Le Comité croit que cette pratique a bien servi les Canadiens et qu'elle doit être maintenue.

Le Comité formule donc la recommandation suivante :

Le Comité recommande au gouvernement de continuer à utiliser un horizon de planification de deux ans dans la conduite de sa politique budgétaire.

Le gouvernement ne s'est pas contenté d'adopter un horizon de planification de deux ans, cependant. Il fixe des objectifs auxquels il est tenu et qui deviennent des repères en fonction desquels sa politique budgétaire est jugée. Cette pratique améliore la transparence de sa politique et l'oblige à rendre compte de ses actions. Le fait qu'il a dépassé tous les ans ses objectifs de réduction du déficit lui vaut une mesure de crédibilité qui lui a fait défaut par le passé.

Ayant constaté la valeur des objectifs de réduction du déficit pour rétablir l'équilibre budgétaire, le Comité souhaite qu'on continue de s'en servir dans le nouveau contexte financier. Reste à savoir ce que devrait être ses nouveaux objectifs.

L'an dernier, le Comité a recommandé que le gouvernement se fixe pour objectif d'équilibrer le budget à compter de 1998-1999, en se servant d'hypothèses économiques prudentes et d'une réserve pour éventualités de 3 milliards de dollars. Nous avons aussi recommandé que la partie inutilisée de la réserve pour éventualités serve à réduire la dette.

Le Comité croit que la mise en oeuvre de cette recommandation devrait être le chemin le plus court vers la stabilisation de la dette. Selon la Mise à jour économique et financière de 1998, le ratio de la dette au PIB devrait descendre à 55 p. 100 en l'an 2002-2003, si la croissance annuelle de notre PIB nominal atteint 4 p. 100 et si nous équilibrons notre budget chaque année. Avec une croissance annuelle de 3,5 p. 100, le ratio tomberait à 57 p. 100. Ces taux de croissance ne sont pas déraisonnables, malgré la faiblesse actuelle des prévisions de croissance.
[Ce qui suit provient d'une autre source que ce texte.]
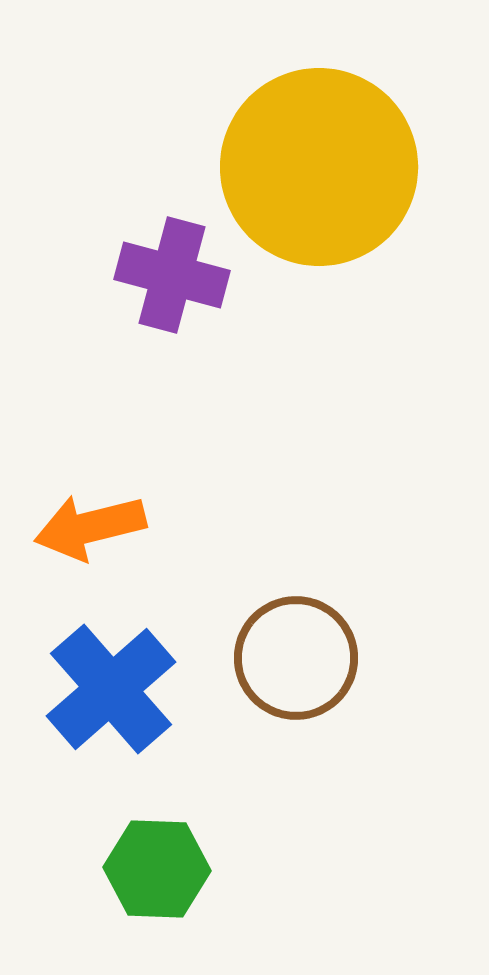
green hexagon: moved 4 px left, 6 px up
Les ratios de la dette au PIB seraient inférieurs d'environ 1,5 centième de point, si le gouvernement parvenait à réduire la dette chaque année de 3 milliards de dollars. Cette stratégie ferait en sorte que le ratio de la dette au PIB se situerait au centre de la plage de réduction recommandée par le Comité l'an dernier.

Le Comité recommande au gouvernement de prendre des mesures pour accélérer la tendance à la baisse du ratio de la dette nette au PIB et de ne pas miser exclusivement sur la croissance de l'économie. La partie inutilisée de la réserve pour éventualités devrait être employée à réduire la dette.

Ces recommandations aideraient à garantir que le gouvernement n'aie plus de budgets déficitaires. Le recours à une réserve pour éventualités oblige le gouvernement à viser à dégager un surplus sous-jacent de 3 milliards de dollars par année. Sauf imprévus, la dette nette devrait continuer de diminuer d'au moins 3 milliards de dollars par année.

La réduction du déficit et l'équilibre budgétaire se prêtent à des objectifs à court terme. La réduction du ratio de la dette au PIB relève du long terme.

Nous notons que, en 1985-1986, la dette nette s'élevait à environ 50 p. 100 du PIB et qu'elle a augmenté constamment pendant 10 ans pour atteindre un pic de 72 p. 100. C'est durant cette période que les effets néfastes des excès financiers se sont fait le plus sentir.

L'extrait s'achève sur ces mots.